• To do: Return the lines of the records below word for word, leaving the pictures out.
=== Dataset rows ===
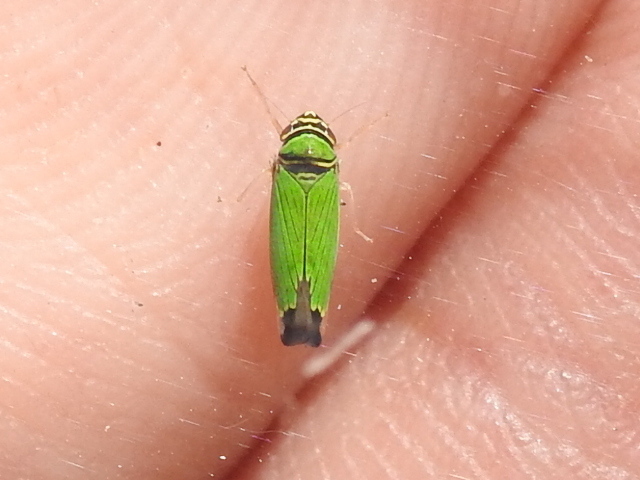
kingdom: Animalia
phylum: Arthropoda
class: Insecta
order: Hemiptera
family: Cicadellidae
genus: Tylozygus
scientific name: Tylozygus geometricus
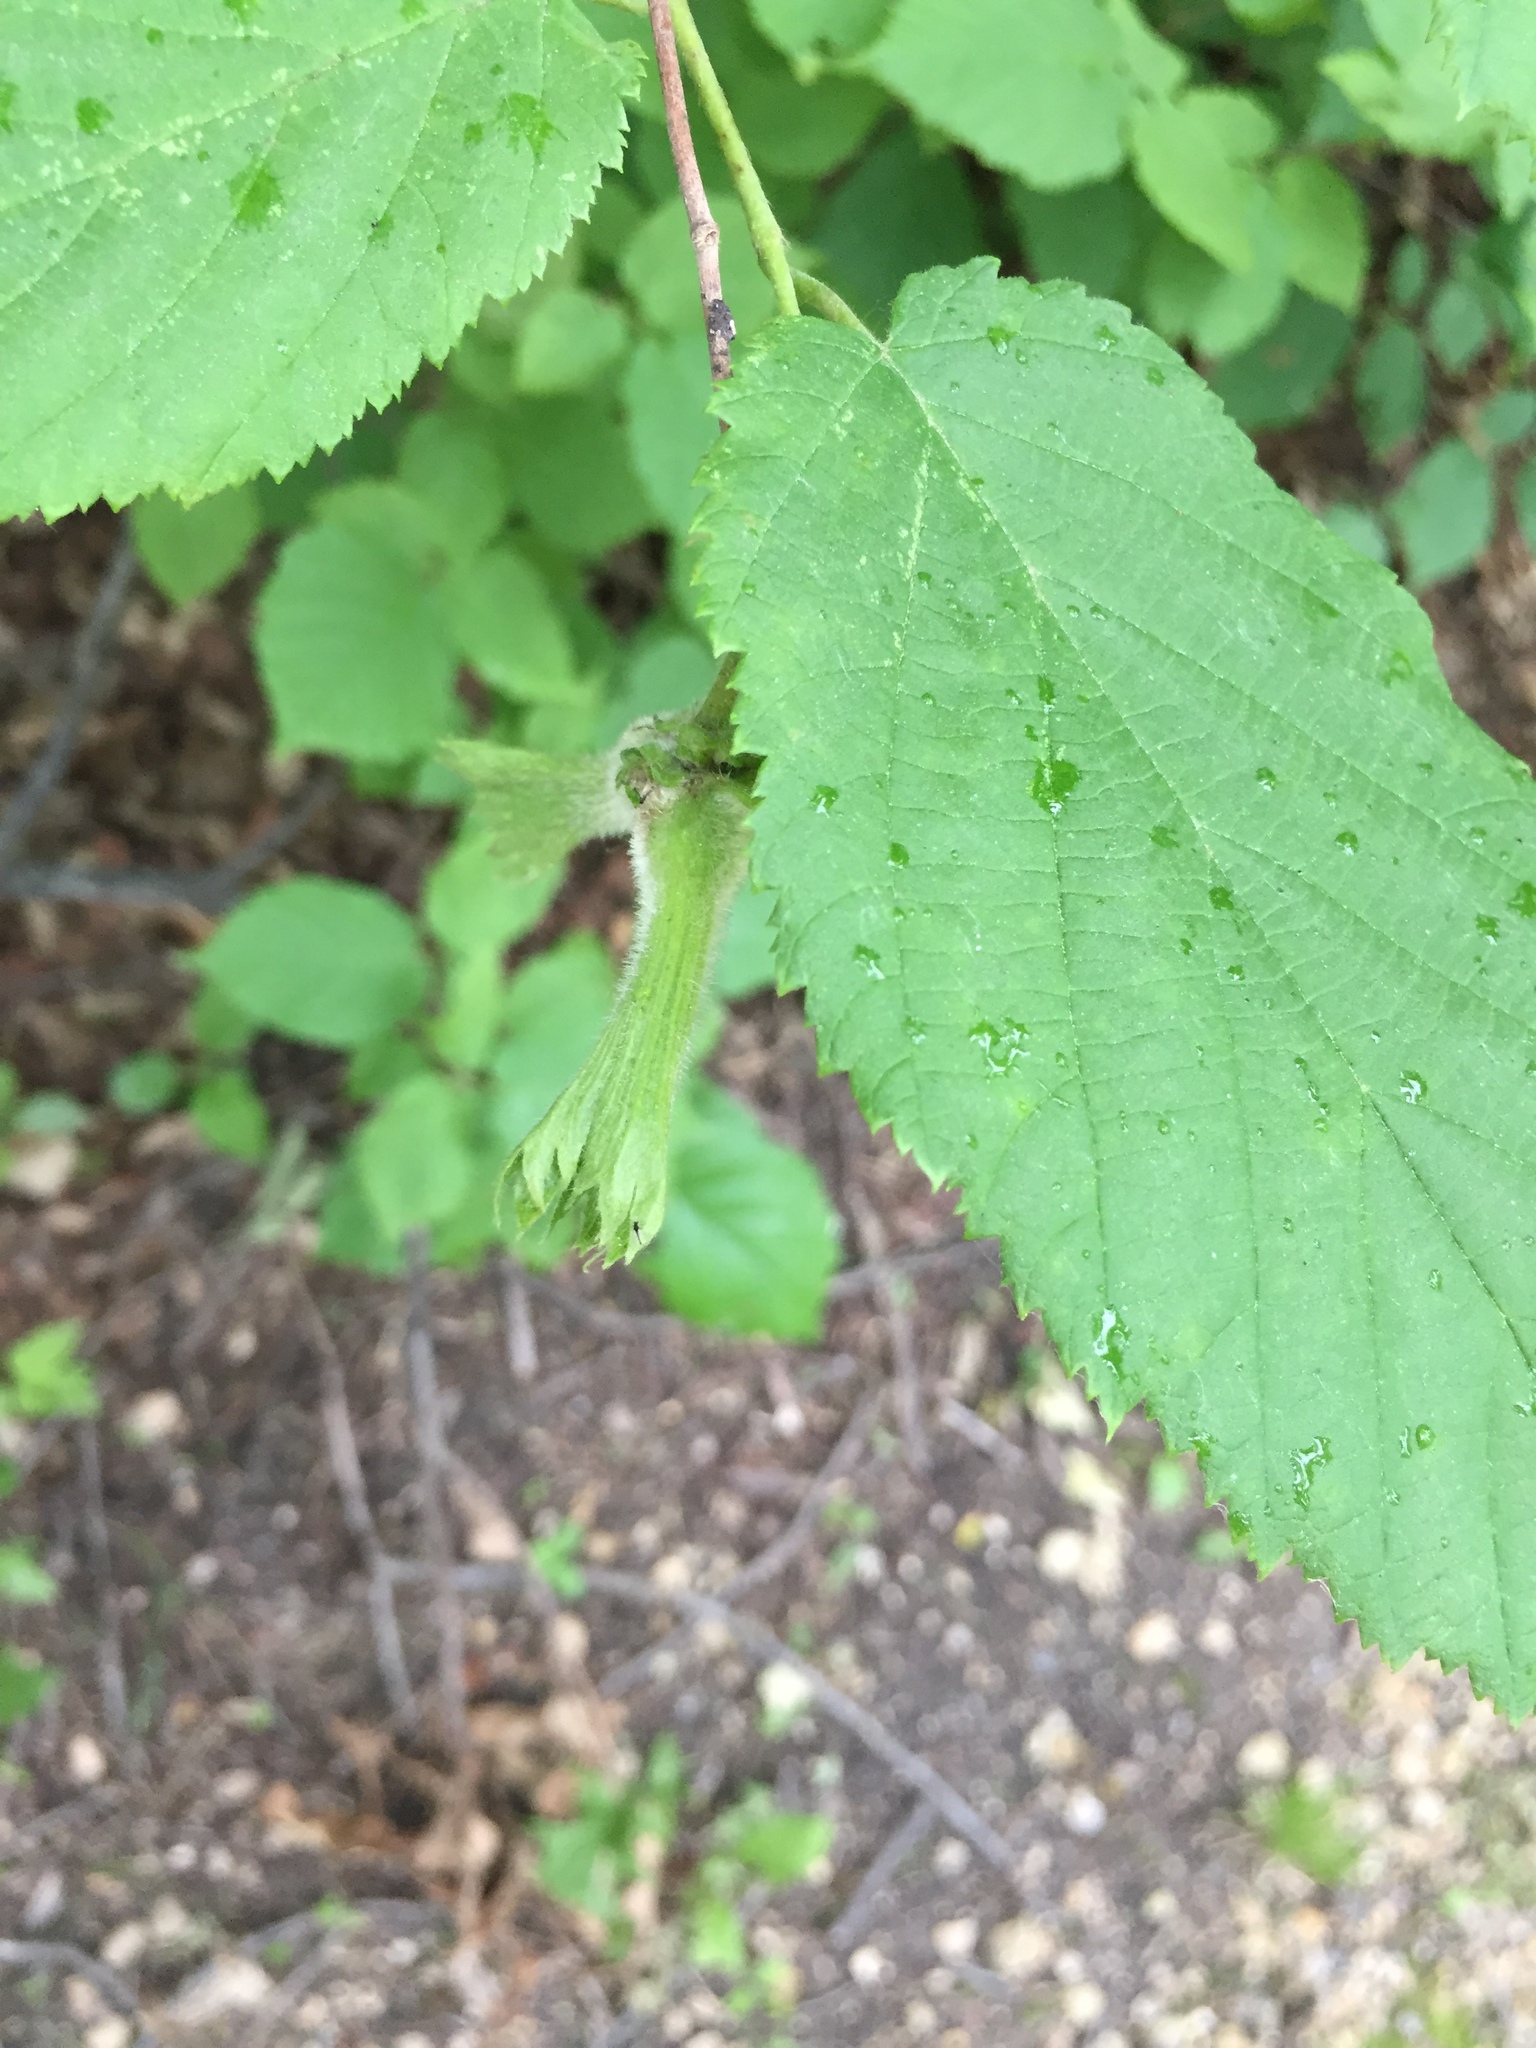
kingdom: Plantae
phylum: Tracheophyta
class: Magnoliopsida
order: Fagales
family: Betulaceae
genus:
===
• Exercise output:
kingdom: Animalia
phylum: Arthropoda
class: Insecta
order: Hemiptera
family: Cicadellidae
genus: Tylozygus
scientific name: Tylozygus geometricus
kingdom: Plantae
phylum: Tracheophyta
class: Magnoliopsida
order: Fagales
family: Betulaceae
genus:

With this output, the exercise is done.